***** Data for the task
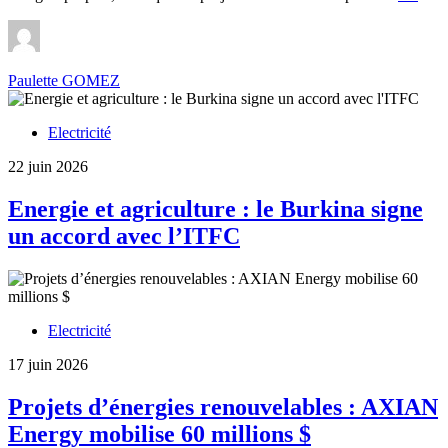
reno
L’Ég
et
Scat
Paulette GOMEZ
disc
d’un
inve
Electricité
de
5
22 juin 2026
milli
$
Energie et agriculture : le Burkina signe
un accord avec l’ITFC
Electricité
17 juin 2026
Projets d’énergies renouvelables : AXIAN
Energy mobilise 60 millions $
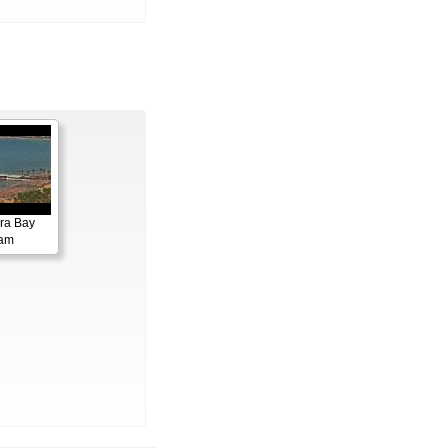
ora Bay
cam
**********
# Written task:
Write out every record exactly. Leave the pictures out.

# Written reply:
reno
L’Ég
et
Scat
Paulette GOMEZ
disc
d’un
inve
Electricité
de
5
22 juin 2026
milli
$
Energie et agriculture : le Burkina signe
un accord avec l’ITFC
Electricité
17 juin 2026
Projets d’énergies renouvelables : AXIAN
Energy mobilise 60 millions $
ora Bay
cam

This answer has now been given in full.